Woodford County Superintendent Scott Hawkins said superintendents would discourage another teacher sickout in opposition of House Bill 205.
“It’s important for us to be in school right now to continue to do what’s right for students every day,” he said.
Superintendents who gathered in Lexington Monday at the Kentucky Educational Development Corporation said in a statement they were not arguing against parent choice or against people who donated money for scholarships. They said they were arguing against giving more state fund dollars away when public schools and districts are already underfunded.
Hawkins said school district fixed costs remain the same even if the district loses students to a scholarship tax credit program.
“We need every dollar that we can get. House Bill 205 takes dollars away,” said Hawkins.
The superintendents noted that inadequate state funding includes zero money for textbooks, instructional materials, and teacher training this year and next and inadequate money for transportation, kindergarten and preschool.
HB205 could hurt this year’s “signature school safety legislation as needed funding next year for implementation could be diminished” due to the negative impact of falling enrollment and lost revenues for private school scholarship tax credits, the superintendents said in a statement.
The superintendents noted that private schools aren’t subject to public accountability and transparency, such as open records.

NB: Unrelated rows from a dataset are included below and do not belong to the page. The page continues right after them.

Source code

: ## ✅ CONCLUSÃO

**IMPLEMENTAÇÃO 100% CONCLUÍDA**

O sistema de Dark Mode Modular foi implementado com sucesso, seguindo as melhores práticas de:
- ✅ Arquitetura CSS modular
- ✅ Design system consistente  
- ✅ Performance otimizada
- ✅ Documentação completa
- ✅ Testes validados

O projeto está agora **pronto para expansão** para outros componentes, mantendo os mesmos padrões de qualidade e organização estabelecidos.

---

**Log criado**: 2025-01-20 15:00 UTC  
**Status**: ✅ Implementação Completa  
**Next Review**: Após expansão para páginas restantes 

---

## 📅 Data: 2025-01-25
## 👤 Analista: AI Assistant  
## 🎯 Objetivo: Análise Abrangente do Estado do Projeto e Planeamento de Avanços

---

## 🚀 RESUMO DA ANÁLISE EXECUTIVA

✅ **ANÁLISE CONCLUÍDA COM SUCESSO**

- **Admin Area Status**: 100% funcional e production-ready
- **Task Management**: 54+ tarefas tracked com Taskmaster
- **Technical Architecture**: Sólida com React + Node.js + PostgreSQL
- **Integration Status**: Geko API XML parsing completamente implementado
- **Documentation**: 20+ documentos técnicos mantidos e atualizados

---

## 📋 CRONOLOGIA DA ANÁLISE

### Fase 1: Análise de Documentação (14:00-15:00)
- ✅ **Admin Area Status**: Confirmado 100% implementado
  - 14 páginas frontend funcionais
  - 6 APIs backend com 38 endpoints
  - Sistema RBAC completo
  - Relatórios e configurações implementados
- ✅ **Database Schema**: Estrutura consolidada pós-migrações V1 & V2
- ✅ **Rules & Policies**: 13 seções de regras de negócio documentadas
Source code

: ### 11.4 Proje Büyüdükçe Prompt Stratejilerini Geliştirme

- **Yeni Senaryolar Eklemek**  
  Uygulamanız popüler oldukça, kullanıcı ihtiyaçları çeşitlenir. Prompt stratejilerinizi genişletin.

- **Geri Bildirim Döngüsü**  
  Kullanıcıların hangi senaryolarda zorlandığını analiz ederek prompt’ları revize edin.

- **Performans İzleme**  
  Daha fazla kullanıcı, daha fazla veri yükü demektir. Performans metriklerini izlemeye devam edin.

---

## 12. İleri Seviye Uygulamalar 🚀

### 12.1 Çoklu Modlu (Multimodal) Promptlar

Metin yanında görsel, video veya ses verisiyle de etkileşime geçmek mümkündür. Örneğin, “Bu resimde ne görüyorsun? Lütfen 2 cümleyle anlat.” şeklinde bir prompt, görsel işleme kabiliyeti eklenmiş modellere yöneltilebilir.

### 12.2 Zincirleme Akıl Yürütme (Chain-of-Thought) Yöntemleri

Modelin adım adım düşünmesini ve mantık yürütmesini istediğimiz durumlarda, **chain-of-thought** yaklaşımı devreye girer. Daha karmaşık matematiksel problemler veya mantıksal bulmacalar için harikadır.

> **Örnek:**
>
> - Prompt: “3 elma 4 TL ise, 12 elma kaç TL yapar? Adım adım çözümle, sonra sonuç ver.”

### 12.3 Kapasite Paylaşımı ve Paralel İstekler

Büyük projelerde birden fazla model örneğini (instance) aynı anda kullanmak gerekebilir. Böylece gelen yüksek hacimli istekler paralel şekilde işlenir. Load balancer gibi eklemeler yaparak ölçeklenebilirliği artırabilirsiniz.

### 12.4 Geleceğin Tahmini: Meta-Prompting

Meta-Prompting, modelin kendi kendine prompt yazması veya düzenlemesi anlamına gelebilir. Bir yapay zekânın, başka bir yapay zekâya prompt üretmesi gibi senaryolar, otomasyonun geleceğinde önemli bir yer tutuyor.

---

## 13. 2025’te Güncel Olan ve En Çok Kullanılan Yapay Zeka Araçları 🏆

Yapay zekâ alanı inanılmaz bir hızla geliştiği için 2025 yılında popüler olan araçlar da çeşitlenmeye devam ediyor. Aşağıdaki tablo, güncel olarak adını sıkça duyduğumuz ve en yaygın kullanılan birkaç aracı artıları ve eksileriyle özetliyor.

House Majority Leader John “Bam” Carney, R-Campbellsville, said in January that this session marks the third time that he has tried to get the legislation approved. Carney has said it’s not a public school versus private school issue, but what is best for Kentucky children.
Andrew Vandiver of Walton, a board member of the advocacy group EdChoice Kentucky, previously said the bill is expected to generate $25 million to help about 7,000 families.
But KEA President Stephanie Winkler said in a Facebook Live session on Saturday that her group thought the bill was unconstitutional and that tax monies should not be used for private or parochial schools.
Fayette Superintendent Manny Caulk was at the news conference in Lexington on Monday but did not make a statement.